[Written exercise 1] From the NaNoWriMo passage, return the words from "After taking a" up to and including "how she felt.", copied verbatim.

[Given text]

++++++++++++++++++++

After taking a break last year, I've returned to the adventure of National Novel Writing Month (NaNoWriMo) even though fiction isn't my thing. My participation in NaNoWriMo in 2008 marked my first foray into writing fiction since college, but, nonfiction writer though I am, I was happily hooked.

I think it was the freedom of NaNoWriMo that drew me in, hypnotizing me into writing until the wee small hours when the rest of our busy household slept. I wrote with only a single sheet of notes in front of me—just a class schedule, a few background notes, a few street names. Allowing my fingers to roam, I merely typed whatever came to mind as I followed my main character around, describing what she did, what she said, how she felt.

I finished NaNoWriMo in 2008, and in 2009 I attempted and succeeded in completing the second half of the 2008 novel. Writing stories with such abandon was a heady feeling for this nonfiction writer who is usually bound by minor details such as facts and truth.

When 2010 rolled around, too many obligations filled my proverbial plate to seriously consider participating in NaNoWriMo. Instead, I tackled a very different challenge that seemed to require less time and energy.

++++++++++++++++++++

[Lines of data]

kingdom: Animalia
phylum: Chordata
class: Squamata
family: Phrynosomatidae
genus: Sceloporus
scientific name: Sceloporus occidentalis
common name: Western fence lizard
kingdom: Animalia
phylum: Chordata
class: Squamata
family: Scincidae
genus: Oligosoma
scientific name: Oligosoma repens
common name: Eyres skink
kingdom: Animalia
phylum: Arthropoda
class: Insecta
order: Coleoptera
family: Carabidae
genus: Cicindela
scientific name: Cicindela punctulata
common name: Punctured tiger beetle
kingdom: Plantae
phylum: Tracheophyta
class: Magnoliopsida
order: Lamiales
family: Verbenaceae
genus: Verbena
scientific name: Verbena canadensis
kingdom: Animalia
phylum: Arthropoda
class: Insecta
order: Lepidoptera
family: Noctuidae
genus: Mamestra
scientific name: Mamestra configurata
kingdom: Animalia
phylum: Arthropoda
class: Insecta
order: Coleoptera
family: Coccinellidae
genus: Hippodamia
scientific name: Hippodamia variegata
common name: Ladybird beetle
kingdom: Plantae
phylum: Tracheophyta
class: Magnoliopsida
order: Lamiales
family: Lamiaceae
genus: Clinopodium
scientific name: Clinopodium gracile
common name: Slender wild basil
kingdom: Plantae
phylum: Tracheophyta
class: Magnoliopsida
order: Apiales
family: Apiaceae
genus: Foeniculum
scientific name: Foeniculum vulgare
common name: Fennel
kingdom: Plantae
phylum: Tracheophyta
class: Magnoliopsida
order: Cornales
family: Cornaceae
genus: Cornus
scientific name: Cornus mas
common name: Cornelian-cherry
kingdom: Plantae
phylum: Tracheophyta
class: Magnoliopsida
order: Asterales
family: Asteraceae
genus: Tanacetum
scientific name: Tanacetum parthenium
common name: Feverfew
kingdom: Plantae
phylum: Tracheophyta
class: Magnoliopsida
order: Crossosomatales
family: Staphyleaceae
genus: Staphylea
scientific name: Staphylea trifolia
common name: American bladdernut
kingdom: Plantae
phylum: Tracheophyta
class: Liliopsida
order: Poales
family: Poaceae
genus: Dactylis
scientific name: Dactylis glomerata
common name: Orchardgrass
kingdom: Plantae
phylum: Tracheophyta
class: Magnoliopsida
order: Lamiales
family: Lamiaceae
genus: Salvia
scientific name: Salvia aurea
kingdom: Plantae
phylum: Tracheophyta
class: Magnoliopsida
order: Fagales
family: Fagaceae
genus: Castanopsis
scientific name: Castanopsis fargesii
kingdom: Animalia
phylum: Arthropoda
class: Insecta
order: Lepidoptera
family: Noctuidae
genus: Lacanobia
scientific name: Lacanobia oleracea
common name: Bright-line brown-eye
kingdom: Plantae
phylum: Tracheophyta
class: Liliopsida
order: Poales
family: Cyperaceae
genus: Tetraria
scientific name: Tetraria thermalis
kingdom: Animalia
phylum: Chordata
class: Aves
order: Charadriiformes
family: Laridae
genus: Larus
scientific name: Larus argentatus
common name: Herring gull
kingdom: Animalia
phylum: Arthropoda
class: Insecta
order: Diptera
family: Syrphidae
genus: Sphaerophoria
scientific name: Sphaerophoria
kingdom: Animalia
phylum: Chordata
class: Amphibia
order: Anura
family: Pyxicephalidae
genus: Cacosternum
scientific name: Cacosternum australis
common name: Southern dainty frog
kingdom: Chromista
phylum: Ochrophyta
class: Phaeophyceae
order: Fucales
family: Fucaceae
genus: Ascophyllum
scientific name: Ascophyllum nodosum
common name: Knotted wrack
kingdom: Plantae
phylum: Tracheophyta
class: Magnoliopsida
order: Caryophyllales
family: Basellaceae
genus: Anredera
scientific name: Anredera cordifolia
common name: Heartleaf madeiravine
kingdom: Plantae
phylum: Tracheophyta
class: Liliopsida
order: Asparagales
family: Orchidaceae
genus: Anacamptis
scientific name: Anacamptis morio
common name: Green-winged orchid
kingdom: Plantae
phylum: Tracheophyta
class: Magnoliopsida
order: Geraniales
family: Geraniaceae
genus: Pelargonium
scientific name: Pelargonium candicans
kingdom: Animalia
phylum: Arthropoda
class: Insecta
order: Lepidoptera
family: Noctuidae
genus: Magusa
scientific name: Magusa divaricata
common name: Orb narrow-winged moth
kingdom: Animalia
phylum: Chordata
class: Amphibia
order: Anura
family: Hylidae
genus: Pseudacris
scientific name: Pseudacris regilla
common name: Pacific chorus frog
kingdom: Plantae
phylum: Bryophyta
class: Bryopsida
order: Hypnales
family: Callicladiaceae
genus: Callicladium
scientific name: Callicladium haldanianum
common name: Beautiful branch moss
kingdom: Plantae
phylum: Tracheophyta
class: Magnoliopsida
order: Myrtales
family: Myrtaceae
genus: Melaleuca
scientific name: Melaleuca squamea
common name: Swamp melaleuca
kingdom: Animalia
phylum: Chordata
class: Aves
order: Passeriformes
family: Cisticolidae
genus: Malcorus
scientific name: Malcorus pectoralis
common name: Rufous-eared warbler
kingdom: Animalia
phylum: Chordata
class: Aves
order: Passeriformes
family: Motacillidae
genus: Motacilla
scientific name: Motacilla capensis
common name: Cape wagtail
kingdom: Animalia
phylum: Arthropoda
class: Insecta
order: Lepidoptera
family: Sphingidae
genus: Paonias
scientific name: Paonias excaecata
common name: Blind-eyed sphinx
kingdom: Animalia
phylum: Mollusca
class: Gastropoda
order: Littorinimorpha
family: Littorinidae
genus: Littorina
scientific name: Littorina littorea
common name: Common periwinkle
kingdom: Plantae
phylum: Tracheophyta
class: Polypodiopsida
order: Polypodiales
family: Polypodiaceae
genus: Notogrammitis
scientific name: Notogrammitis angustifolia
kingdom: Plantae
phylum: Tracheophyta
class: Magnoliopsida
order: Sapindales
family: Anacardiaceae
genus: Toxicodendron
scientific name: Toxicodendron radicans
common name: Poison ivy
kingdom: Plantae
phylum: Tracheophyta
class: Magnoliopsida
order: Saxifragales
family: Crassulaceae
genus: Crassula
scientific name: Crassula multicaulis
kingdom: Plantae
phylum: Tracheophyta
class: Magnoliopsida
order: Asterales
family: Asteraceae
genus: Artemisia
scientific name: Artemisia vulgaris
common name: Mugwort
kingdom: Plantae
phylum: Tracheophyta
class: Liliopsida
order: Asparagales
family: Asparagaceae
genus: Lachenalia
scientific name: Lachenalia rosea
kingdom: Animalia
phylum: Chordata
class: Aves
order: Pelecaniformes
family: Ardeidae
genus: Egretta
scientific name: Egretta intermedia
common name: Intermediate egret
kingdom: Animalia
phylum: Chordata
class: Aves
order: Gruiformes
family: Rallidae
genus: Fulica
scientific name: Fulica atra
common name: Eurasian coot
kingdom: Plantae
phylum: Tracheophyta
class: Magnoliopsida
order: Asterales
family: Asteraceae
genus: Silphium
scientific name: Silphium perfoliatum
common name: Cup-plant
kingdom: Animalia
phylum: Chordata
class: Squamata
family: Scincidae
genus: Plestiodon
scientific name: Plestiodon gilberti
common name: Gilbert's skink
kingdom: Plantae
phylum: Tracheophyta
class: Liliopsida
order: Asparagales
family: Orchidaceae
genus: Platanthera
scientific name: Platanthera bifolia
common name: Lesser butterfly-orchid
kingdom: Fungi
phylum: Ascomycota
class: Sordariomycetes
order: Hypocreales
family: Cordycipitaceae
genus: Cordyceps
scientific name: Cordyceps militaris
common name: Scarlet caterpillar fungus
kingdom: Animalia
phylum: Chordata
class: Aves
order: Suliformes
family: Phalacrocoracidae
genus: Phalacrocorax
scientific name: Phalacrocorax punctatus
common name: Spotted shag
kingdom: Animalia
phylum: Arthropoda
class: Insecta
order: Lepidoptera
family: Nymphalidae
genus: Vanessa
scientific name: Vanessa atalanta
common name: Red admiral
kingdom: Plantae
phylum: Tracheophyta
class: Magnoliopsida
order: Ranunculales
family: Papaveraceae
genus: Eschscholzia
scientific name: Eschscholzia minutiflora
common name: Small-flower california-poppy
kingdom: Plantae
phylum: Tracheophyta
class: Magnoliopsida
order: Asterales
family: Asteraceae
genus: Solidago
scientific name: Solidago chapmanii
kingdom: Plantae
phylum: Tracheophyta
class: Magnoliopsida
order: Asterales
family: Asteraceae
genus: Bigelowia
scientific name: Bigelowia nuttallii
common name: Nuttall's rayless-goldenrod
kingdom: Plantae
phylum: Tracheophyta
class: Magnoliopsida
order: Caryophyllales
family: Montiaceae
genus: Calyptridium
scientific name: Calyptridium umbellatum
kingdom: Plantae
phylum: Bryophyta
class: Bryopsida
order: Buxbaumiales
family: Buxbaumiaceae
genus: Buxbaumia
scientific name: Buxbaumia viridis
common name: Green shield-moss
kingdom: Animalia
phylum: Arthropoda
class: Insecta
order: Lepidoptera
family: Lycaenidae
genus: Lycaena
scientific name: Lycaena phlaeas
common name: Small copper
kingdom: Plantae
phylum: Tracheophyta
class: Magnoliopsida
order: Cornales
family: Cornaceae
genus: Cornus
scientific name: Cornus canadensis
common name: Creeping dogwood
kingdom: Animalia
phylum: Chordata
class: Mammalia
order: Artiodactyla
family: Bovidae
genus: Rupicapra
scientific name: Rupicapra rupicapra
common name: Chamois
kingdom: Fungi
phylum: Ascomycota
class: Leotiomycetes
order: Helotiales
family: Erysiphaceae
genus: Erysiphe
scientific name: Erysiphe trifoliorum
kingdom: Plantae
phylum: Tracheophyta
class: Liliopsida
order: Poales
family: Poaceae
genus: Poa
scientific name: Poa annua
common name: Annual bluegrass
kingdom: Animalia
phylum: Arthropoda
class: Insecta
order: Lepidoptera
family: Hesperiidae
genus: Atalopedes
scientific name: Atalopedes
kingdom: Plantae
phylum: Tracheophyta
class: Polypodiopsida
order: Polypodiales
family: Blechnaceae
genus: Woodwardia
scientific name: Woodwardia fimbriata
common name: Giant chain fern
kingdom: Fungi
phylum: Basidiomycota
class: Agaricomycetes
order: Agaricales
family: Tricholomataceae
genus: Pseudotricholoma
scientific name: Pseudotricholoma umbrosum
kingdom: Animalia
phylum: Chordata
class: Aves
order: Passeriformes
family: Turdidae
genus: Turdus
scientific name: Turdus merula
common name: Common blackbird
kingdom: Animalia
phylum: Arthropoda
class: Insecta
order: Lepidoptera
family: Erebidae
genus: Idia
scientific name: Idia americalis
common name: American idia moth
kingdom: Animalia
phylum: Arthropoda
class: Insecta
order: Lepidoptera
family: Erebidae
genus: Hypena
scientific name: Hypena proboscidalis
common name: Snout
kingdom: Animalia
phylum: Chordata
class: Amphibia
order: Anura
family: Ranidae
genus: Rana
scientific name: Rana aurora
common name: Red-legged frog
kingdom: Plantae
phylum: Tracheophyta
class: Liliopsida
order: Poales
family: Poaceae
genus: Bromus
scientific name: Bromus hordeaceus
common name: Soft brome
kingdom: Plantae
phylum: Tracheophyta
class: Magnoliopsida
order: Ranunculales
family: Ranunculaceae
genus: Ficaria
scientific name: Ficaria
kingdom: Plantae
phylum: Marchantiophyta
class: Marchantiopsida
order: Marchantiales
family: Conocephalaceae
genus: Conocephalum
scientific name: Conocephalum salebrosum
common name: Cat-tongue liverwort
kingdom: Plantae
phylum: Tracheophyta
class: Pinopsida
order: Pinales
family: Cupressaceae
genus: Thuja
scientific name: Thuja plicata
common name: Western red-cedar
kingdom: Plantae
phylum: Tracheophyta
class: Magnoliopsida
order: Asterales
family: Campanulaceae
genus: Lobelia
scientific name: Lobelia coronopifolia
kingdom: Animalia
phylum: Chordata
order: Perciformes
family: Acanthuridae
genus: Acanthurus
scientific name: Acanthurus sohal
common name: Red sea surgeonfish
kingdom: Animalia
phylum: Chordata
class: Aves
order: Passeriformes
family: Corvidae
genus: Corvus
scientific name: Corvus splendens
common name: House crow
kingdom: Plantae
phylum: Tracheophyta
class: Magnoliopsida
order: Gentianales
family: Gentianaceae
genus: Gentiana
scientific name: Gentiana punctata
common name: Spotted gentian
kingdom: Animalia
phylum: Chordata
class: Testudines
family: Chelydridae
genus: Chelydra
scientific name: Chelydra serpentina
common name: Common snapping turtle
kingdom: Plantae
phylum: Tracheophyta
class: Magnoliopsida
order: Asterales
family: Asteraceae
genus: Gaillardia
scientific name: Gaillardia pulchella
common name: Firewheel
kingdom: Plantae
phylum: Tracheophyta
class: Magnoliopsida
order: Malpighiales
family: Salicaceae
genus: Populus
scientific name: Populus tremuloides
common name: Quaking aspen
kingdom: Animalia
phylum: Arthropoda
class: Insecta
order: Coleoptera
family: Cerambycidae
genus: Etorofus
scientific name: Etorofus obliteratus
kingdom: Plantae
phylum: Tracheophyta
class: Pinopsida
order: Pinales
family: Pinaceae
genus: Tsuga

++++++++++++++++++++

[Written exercise 2] In the records, take the lines from the line with "common name: Common blackbird" up to and including the line with "scientific name: Rana aurora" and substitute "division" for "phylum" wherever it occurs. Return only those lines, with everything else left unchanged.

[Full solution 1]
After taking a break last year, I've returned to the adventure of National Novel Writing Month (NaNoWriMo) even though fiction isn't my thing. My participation in NaNoWriMo in 2008 marked my first foray into writing fiction since college, but, nonfiction writer though I am, I was happily hooked.

I think it was the freedom of NaNoWriMo that drew me in, hypnotizing me into writing until the wee small hours when the rest of our busy household slept. I wrote with only a single sheet of notes in front of me—just a class schedule, a few background notes, a few street names. Allowing my fingers to roam, I merely typed whatever came to mind as I followed my main character around, describing what she did, what she said, how she felt.

[Full solution 2]
common name: Common blackbird
kingdom: Animalia
division: Arthropoda
class: Insecta
order: Lepidoptera
family: Erebidae
genus: Idia
scientific name: Idia americalis
common name: American idia moth
kingdom: Animalia
division: Arthropoda
class: Insecta
order: Lepidoptera
family: Erebidae
genus: Hypena
scientific name: Hypena proboscidalis
common name: Snout
kingdom: Animalia
division: Chordata
class: Amphibia
order: Anura
family: Ranidae
genus: Rana
scientific name: Rana aurora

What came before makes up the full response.